Um crença errônea compulsivamente difundida entre os críticos desinformados do Bolsa Família é que ele estimula as mulheres pobres a terem mais filhos para receberem uma quantia maior em dinheiro do Governo Federal. Sem entrar no mérito do quão é ilógico o argumento - a quantia recebida é proporcionalmente muito pequena diante das despesas de criação de um filho -, os dados do IBGE mostram o contrário. Enquanto a média nacional de recuo na taxa de natalidade é de apenas 20,17%, entre as mulheres mais pobres chegou a 30%. É contrassenso, portanto, afirmar que elas estão sendo estimuladas a ter mais filhos. 

Apesar destes avanços, ainda temos muito a avançar na gestão do programa. A principal delas, acredito eu, é melhorar sua fiscalização. Conforme exposto, a lei atual atribui aos municípios a responsabilidade por garantir a fidedignidade das informações oferecidas e o recebimento do benefício apenas por aquelas famílias que realmente precisam dele. O problema é que a maioria das fraudes acontece exatamente aí - nos municípios -, então, há pouco interesse dos próprios municípios em investigá-las e puni-las.
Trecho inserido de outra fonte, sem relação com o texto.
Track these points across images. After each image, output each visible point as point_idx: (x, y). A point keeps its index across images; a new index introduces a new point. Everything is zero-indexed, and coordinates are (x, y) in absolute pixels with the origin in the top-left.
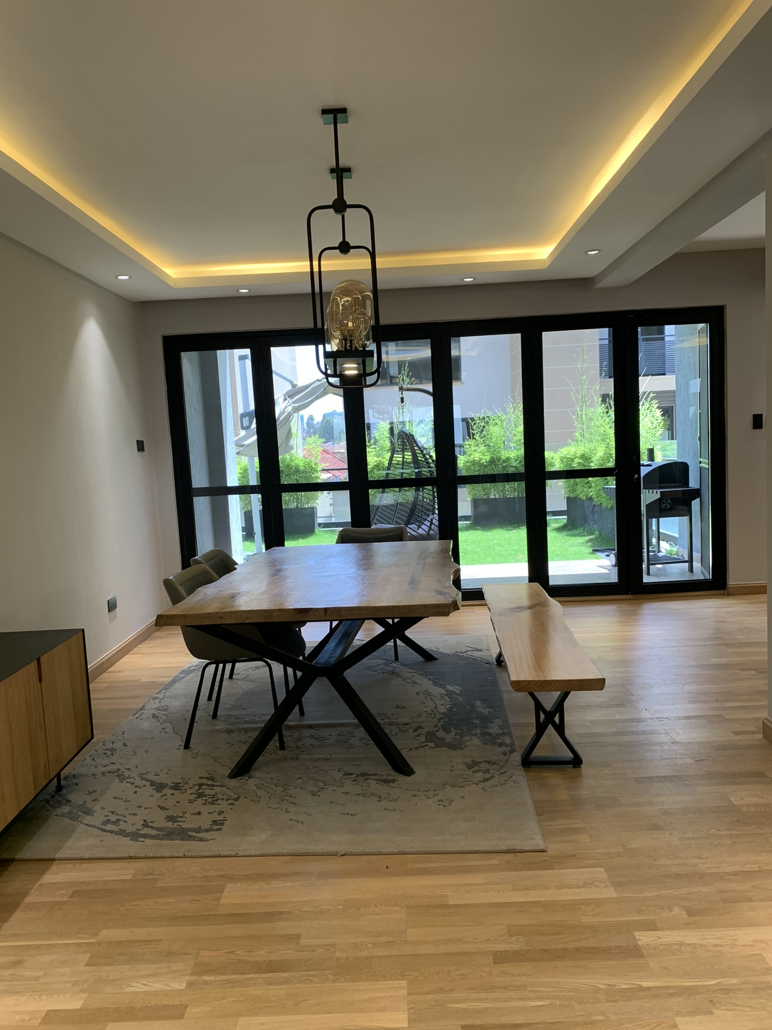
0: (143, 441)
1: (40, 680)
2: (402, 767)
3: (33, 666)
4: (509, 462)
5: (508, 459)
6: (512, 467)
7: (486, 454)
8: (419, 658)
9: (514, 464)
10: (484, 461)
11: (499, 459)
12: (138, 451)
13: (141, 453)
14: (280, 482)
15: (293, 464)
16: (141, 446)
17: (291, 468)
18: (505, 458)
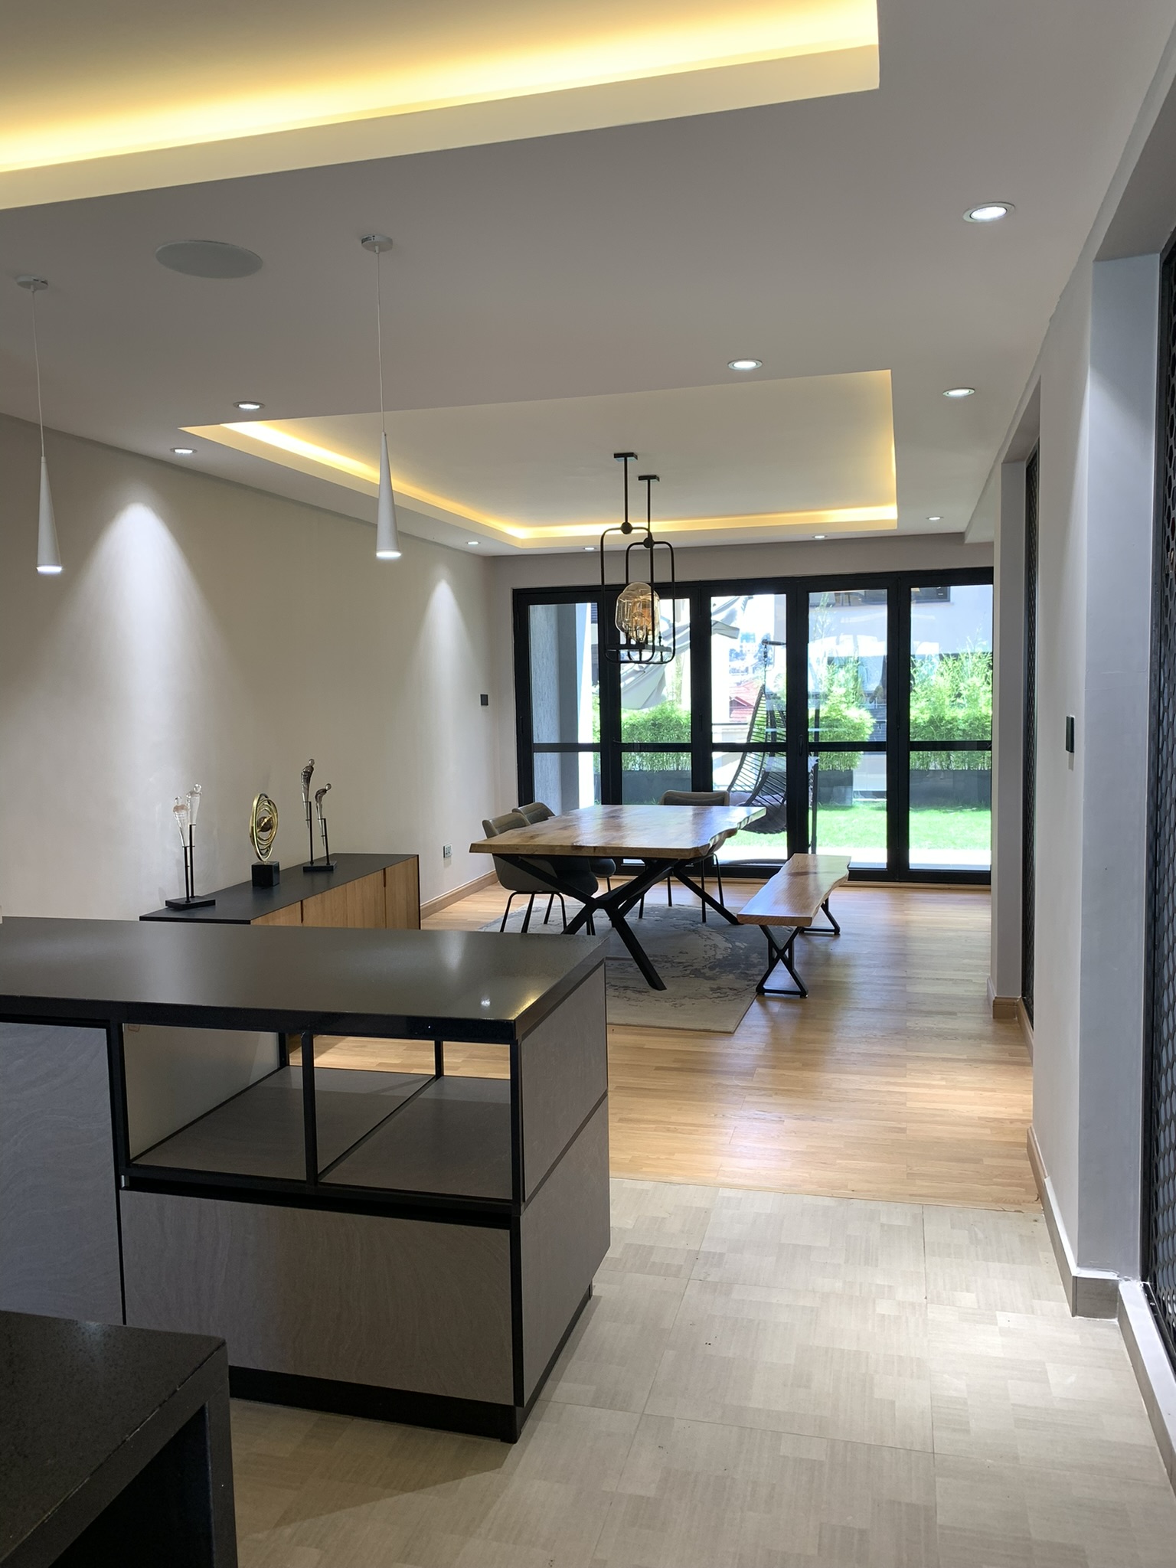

A mesma lei credita ao povo o controle do programa, mas a maior parte das pessoas desconhece aspectos básicos de seu funcionamento e não tem a iniciativa de denunciar as irregularidades que testemunha. Seria mais efetivo se a própria união criasse recursos específicos de investigação para os programas sociais. Estes recursos devem ser geridos por pessoas sem vínculos com a administração municipal para reduzir as chances de conflitos de interesse.  Seria bom, ainda, que se criassem mecanismos para que a população tivesse acesso a maior quantidade de informações sobre estes o Bolsa Família e outros programas de Assistência Social. Conhecendo-os melhor, saberiam avaliar criticamente seu funcionamento e fazer uso dos recursos disponíveis para fiscalização e controle social.